Bu noktada 20. yüzyıla kadar “mantıklı, anlaşılır ve isabetli” bir dil kullanılmasını öngören “söylemsellik” soyutlama üzerinden sanatçılar tarafından yıkılmaya çalışılan bir kurama dönüşüyor. Yine Alpay’ın ifadeleriyle aktaralım:
“Söylemsel olmama hakkı üç çeşit insana tanınıyor: Çocuklar, akıl hastaları ve sanatçılar. Bu hak kelimesini ben ekliyorum. Genellikle ‘sanat söylemsel değildir’ denir çünkü sanatta gündelik hayattaki dilin söylemsel mantığından ayrılır, bir soyutlama aşamasına daha geçilir. Bu anlamda gündelik hayattaki söylemden farklıdır. Ancak bu eksik bir sözdür, çünkü sanatçının ‘saçmalama’ hakkı da vardır.”
Alpay, Ayhan Geçgin’in Uzun Yürüyüş romanını da örnek göstererek edebiyatın “belirtmeyerek, dile getirmeyerek” de bir şeyler anlatabileceğini vurguluyor.
Kısaca değindiği Roland Barthes’ın ise tıpkı yüzyıllar sonra dilbilimde tıpkı Aristoteles gibi “büyük bir sıçrama sağladığını” söylüyor Alpay. “Göstergebilimin kurucusu, hayatımda okuduğum dil alanında ufku en geniş olan insan ve toplumla çok yakından ilgileniyor,” diyor, Barthes’ın Pierre Loti’nin Aziyade adlı novellasına dair yazısında o yıllarda henüz teori katına çıkarılmamış olan oryantalizmi betimlediğini belirterek.

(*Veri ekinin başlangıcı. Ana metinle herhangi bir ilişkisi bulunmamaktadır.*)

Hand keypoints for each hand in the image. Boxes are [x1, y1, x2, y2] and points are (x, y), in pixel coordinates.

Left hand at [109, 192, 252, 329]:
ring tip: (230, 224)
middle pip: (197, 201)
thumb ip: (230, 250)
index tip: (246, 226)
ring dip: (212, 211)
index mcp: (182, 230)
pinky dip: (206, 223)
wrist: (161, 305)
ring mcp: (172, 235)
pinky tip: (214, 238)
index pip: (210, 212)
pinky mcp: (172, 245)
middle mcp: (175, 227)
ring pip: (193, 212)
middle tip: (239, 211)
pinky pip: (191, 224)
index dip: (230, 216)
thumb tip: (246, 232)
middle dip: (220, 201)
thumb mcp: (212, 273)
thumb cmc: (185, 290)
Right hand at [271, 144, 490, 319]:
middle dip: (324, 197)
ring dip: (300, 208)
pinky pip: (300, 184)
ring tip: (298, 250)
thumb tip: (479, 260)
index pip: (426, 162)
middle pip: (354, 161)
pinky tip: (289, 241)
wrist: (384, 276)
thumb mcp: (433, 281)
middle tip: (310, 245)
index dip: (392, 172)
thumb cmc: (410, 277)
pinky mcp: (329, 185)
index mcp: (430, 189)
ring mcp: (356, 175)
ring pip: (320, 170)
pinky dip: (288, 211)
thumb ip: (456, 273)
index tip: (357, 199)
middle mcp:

Alpay, konuşmasının sonlarında kadınların erkeklikten arınmış bir söylem yaratırken de yepyeni bir ufuk açtıklarına değinmeden geçemiyor. Özellikle Virginia Woolf’un ardından öne sürülen birçok tezin kuramsallaştığını vurguluyor. Jacques Lacan’a atıfta bulunarak, çocukların dilden önce kendilerini seslerle ifade ettiğini söylüyor Alpay ve sonra Hélène Cixous’nun “beyaz mürekkep” kavramıyla anlatmayı sürdürüyor:
“Feminist edebiyatçıların tezi, yazarların çocuğun aslında toplumun söylemselliğine uzak olduğu okul öncesine, dil ve simge öncesi zamana dönmesi gerektiği. Beyaz mürekkeple yazmalı. Bu tamamen söylem dışı olmak anlamına geliyor.”

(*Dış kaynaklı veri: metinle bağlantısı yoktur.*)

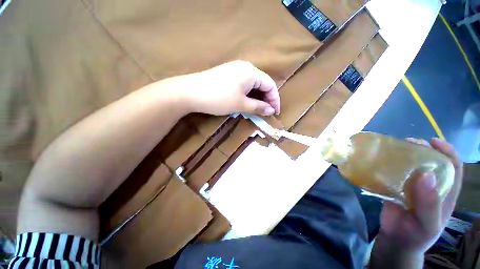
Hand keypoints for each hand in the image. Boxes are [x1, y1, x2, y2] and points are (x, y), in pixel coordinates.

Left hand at [161, 60, 280, 115]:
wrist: (191, 92)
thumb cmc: (219, 98)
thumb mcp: (241, 104)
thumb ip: (258, 107)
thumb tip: (271, 110)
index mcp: (251, 72)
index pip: (270, 85)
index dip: (275, 100)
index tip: (275, 113)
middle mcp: (245, 67)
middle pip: (262, 83)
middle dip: (266, 99)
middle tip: (266, 112)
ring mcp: (235, 70)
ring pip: (252, 84)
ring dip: (257, 97)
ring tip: (257, 109)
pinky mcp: (228, 74)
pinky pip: (244, 84)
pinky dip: (248, 94)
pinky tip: (247, 101)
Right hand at [378, 138, 462, 256]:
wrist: (396, 240)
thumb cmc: (417, 235)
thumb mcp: (428, 224)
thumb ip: (429, 204)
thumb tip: (426, 174)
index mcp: (445, 192)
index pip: (453, 167)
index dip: (447, 151)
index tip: (432, 141)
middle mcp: (430, 185)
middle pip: (431, 161)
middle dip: (422, 149)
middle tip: (407, 142)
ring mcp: (412, 186)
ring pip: (410, 166)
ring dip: (403, 155)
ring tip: (392, 149)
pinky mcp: (395, 188)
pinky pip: (393, 173)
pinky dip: (387, 166)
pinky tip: (379, 162)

Günümüzün queer edebiyatı da bu söylemdışılığın en önemli örneklerini sunuyor. Ancak sanatta her ne kadar sözün sınırları zorlansa da bir sunuşa ihtiyaç olduğunu söylüyor Alpay. Bir başka deyişle günün sonunda, kâh eleştirmenler kâh okurlar ya da sanatseverler tarafından bir eserin bir söylemle söze dökülmesi gerektiğini söylüyor. Bu da edebiyatın dilin sınırlarını aşındırsa dahi dilden bağımsız kurulamadığının bir göstergesi.
“Söze dökülmemişse hazmedemiyoruz. İlle bir, ve mümkünse daha fazla, eleştirmenin hakkında analizler yazması gerekiyor ki o yapıtla ilişkimizi geliştirelim. Söze dökmeden hiçbir sanat dalı anlamını tam bulamıyor.”